Kristian Sonnier, vice president of communications for the New Orleans Convention and Visitors Bureau, said that that’s what makes the city unique. “Our hospitality industry is battle tested. We host Mardi Gras every year. That’s the largest free show on earth. For Mardi Gras, about one-million visitors flood into our city and test the limits of hospitality annually.
“Additionally, New Orleans hosts about 140 festivals a year…that’s roughly a festival every three days. Beyond the frequency of events our city hosts, the men and women who make up the hospitality industry here take tremendous pride in making our guests feel special while here. There is nothing our hospitality professionals haven’t seen and nothing they wouldn’t do to make your next visit unforgettable.”
This year, the event boasts three days of empowerment seminars, a marketplace, and nightly concerts featuring stars like Mary J. Blige and Janet Jackson.
That star power is what attracted Star Tribune writer and first-time festivalgoer Nicole Norfleet of St.
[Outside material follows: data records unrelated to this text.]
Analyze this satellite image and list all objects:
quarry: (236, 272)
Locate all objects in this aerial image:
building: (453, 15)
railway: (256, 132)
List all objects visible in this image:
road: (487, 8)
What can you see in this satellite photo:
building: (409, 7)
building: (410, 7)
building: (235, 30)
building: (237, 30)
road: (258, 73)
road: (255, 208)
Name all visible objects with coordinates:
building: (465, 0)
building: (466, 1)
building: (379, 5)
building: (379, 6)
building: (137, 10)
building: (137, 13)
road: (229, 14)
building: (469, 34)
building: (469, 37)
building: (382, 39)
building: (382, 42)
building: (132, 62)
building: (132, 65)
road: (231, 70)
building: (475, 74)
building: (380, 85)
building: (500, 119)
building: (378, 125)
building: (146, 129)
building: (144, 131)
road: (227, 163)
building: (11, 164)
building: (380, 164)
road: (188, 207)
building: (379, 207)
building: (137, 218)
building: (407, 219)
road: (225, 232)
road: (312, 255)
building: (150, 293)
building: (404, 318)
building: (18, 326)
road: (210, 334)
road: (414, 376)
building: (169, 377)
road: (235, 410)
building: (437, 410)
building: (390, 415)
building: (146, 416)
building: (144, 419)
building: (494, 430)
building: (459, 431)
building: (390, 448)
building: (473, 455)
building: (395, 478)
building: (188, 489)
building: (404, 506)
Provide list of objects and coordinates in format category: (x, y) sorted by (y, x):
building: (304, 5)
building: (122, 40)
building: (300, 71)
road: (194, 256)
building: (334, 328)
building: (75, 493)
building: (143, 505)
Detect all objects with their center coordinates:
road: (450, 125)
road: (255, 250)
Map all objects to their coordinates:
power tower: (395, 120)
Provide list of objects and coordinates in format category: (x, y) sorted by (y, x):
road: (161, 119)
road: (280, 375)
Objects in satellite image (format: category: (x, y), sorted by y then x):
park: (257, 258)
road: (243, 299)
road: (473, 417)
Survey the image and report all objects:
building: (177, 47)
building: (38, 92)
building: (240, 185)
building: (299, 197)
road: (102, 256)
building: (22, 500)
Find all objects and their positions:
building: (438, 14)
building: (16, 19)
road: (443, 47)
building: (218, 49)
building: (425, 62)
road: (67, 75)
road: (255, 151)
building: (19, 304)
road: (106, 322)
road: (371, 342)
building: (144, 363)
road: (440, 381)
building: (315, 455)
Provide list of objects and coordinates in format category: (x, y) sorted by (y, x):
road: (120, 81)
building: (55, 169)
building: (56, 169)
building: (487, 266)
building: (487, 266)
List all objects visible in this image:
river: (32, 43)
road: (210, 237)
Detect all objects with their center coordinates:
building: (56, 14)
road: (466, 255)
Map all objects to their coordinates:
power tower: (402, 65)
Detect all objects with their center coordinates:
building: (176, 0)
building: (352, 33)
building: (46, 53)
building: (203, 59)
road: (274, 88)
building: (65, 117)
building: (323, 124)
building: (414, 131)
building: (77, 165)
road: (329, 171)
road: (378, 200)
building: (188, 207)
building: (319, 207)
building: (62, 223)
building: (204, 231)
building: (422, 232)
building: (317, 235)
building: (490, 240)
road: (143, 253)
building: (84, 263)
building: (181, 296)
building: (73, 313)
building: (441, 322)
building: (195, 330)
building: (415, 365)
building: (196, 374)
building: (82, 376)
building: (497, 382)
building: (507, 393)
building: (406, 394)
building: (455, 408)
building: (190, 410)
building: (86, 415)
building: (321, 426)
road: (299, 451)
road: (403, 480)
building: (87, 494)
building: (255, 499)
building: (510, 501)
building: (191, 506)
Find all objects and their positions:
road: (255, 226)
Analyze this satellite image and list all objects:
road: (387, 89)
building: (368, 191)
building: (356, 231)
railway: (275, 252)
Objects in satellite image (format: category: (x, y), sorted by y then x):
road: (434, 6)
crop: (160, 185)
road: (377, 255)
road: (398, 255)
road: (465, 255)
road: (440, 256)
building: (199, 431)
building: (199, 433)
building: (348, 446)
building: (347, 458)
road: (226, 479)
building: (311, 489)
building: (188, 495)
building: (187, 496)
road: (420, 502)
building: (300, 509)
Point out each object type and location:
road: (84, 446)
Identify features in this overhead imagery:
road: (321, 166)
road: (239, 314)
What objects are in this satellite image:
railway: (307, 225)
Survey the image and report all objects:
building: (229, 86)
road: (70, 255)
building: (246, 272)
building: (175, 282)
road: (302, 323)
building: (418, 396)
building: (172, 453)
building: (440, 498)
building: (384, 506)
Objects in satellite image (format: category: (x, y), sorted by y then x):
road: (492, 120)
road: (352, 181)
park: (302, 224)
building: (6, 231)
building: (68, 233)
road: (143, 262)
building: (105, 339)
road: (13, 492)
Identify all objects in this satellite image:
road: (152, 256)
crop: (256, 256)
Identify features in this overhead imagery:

Paul. “I’m going with my mother,” said Norfleet. “It has always been a dream to go to the Essence Festival with my mom, which I have always envisioned as some sort of Black girl magic mecca.
I’m a big Janet Jackson fan and since I missed her headlining a few years back, I think this would be my last chance to see her there while she can still dance.”
Norfleet said she plans to stay a day after the festival is over to explore the city; she and her mother will be going on a plantation tour.
Sonnier said Norfleet and her mom have the right idea. He stressed that taking time to go beyond the beaten path is exactly how first-time visitors can truly experience the city.
“Explore New Orleans’ neighborhoods by bike,” said Sonnier. “Start in the French Quarter but go down the Lafitte Greenway to City Park [and] ride out to the Lakefront. Get a feel for the city beyond the cab. There is no better way to take it all in. You will hear it and smell it versus just seeing it go by your window on the way to your next stop.”
Craig J. Sanders, director of Sales and Marketing at the Maison Dupuy Hotel in New Orleans’ French Quarter said hospitality is the heartbeat of the city. “Our true southern charm and friendliness make New Orleans a special place to live, work and visit.
“Like no other city I know, our hospitality community has but one focus and that’s to work together to make sure our city above any other city in America is welcoming, authentic, captivating, historic and just downright different than any other place you will visit in the U.S.”
And Sanders should know. He’s spent the last 42 years working in the city’s hotel and restaurant industry.
The Essence Music Festival 2018 takes place in New Orleans, Louisiana July 5 through July 8 features daily empowerment seminars and nightly comedy and music concerts.
Some of the artists performing at this year’s event include Mary J Blige, Jill Scott, Janet Jackson, Fantasia, The Roots and Erykah Badu.